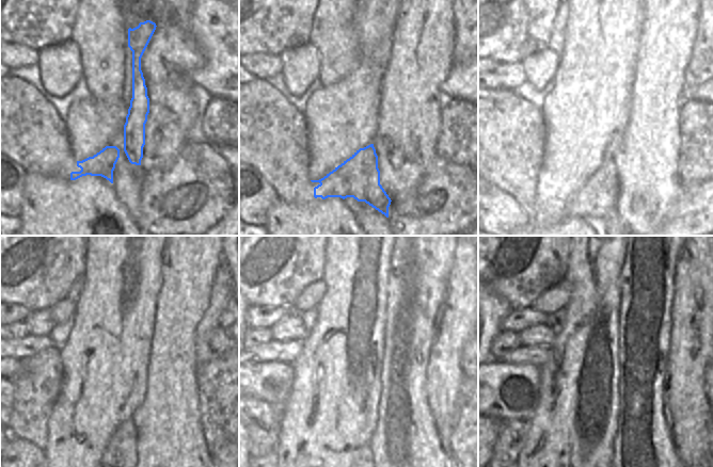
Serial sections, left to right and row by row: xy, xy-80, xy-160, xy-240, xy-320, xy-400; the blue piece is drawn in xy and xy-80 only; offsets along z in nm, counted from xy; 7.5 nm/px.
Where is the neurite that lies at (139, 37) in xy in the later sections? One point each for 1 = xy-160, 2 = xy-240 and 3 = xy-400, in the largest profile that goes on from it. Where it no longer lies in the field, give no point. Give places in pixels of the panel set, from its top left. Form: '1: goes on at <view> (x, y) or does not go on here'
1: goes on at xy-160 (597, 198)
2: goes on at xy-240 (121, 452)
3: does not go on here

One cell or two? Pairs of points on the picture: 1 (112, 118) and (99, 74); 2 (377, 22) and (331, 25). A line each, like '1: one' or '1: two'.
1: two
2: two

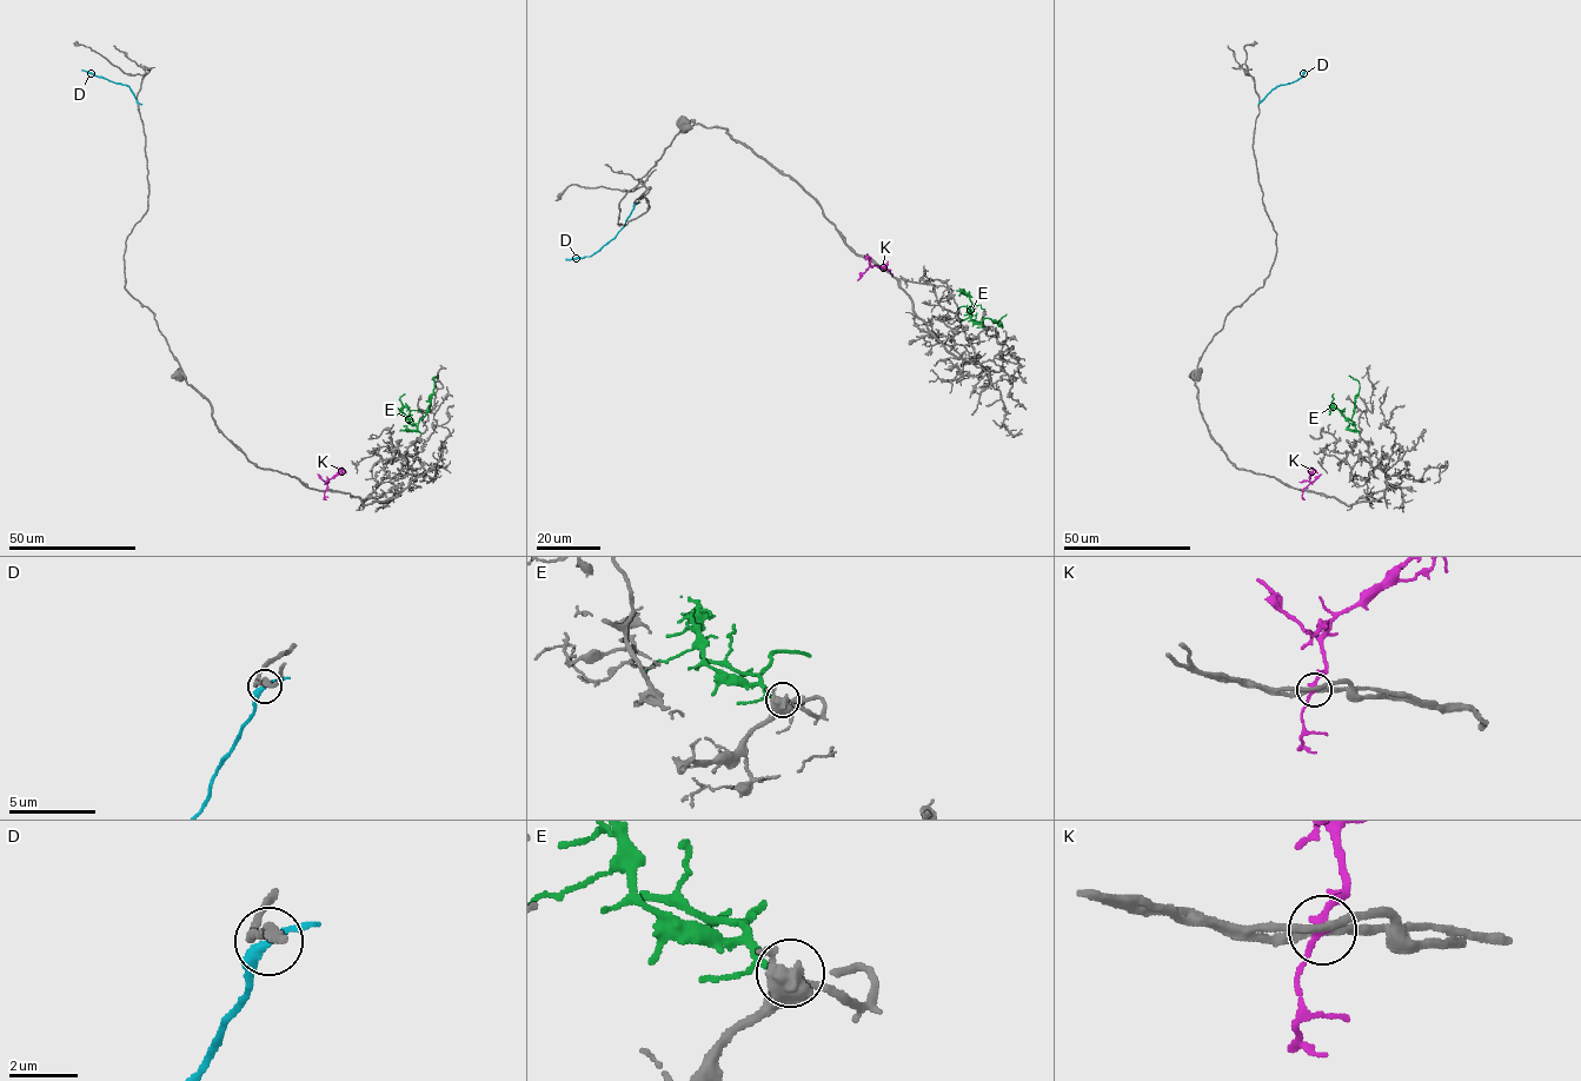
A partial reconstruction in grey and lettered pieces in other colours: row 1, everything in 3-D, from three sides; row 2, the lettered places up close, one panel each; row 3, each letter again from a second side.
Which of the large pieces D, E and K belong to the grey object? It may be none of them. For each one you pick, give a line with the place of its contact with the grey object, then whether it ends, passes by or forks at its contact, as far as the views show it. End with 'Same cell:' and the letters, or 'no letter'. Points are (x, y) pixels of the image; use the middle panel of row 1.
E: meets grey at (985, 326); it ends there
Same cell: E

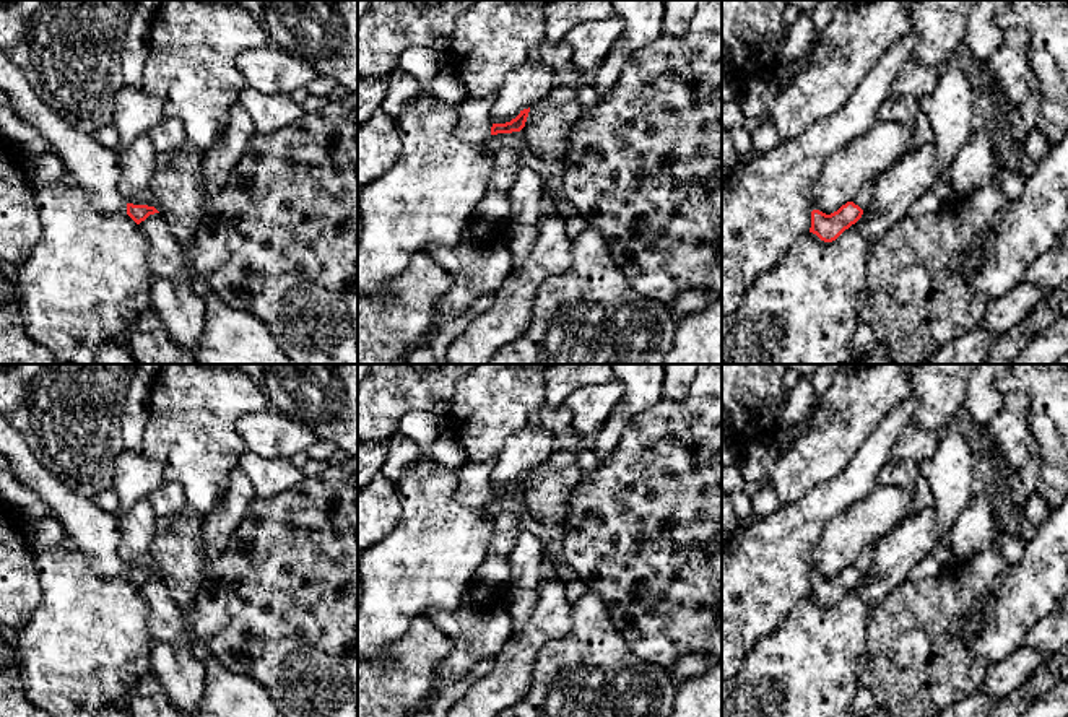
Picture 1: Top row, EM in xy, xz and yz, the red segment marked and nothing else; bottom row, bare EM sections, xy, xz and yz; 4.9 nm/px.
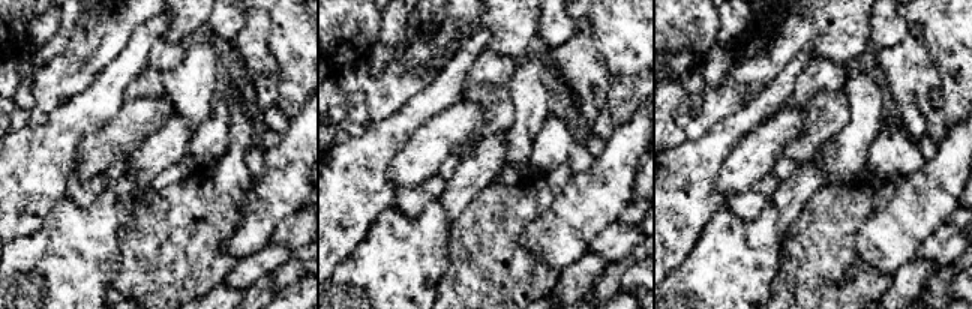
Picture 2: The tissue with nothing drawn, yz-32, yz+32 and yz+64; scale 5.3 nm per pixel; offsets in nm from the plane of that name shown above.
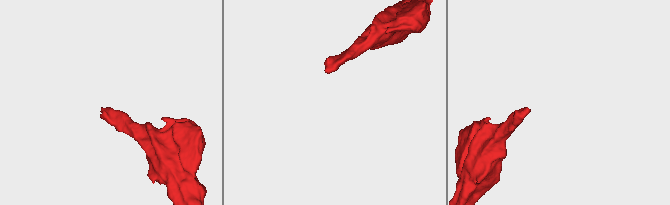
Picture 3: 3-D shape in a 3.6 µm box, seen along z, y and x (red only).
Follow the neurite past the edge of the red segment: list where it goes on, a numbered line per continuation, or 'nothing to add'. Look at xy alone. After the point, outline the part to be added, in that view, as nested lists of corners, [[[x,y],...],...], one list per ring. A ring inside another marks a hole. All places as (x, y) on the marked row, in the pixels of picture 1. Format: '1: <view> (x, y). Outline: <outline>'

TASK TO COMPLETE =>
No pictures belong in the copy; output every record exactly.

SOLUTION =>
Serial sections, left to right and row by row: xy, xy-80, xy-160, xy-240, xy-320, xy-400; the blue piece is drawn in xy and xy-80 only; offsets along z in nm, counted from xy; 7.5 nm/px.
Where is the neurite that lies at (139, 37) in xy in the later sections? One point each for 1 = xy-160, 2 = xy-240 and 3 = xy-400, in the largest profile that goes on from it. Where it no longer lies in the field, give no point. Give places in pixels of the panel set, from its top left. Form: '1: goes on at <view> (x, y) or does not go on here'
1: goes on at xy-160 (597, 198)
2: goes on at xy-240 (121, 452)
3: does not go on here

One cell or two? Pairs of points on the picture: 1 (112, 118) and (99, 74); 2 (377, 22) and (331, 25). A line each, like '1: one' or '1: two'.
1: two
2: two

A partial reconstruction in grey and lettered pieces in other colours: row 1, everything in 3-D, from three sides; row 2, the lettered places up close, one panel each; row 3, each letter again from a second side.
Which of the large pieces D, E and K belong to the grey object? It may be none of them. For each one you pick, give a line with the place of its contact with the grey object, then whether it ends, passes by or forks at its contact, as far as the views show it. End with 'Same cell:' and the letters, or 'no letter'. Points are (x, y) pixels of the image; use the middle panel of row 1.
E: meets grey at (985, 326); it ends there
Same cell: E

Picture 1: Top row, EM in xy, xz and yz, the red segment marked and nothing else; bottom row, bare EM sections, xy, xz and yz; 4.9 nm/px.
Picture 2: The tissue with nothing drawn, yz-32, yz+32 and yz+64; scale 5.3 nm per pixel; offsets in nm from the plane of that name shown above.
Picture 3: 3-D shape in a 3.6 µm box, seen along z, y and x (red only).
Follow the neurite past the edge of the red segment: list where it goes on, a numbered line per continuation, or 'nothing to add'. Look at xy alone. After the point, outline the part to be added, in that view, as nested lists of corners, [[[x,y],...],...], one list per ring. A ring inside another marks a hole. All places as (x, y) on the marked row, in the pixels of picture 1. Format: '1: <view> (x, y). Outline: <outline>'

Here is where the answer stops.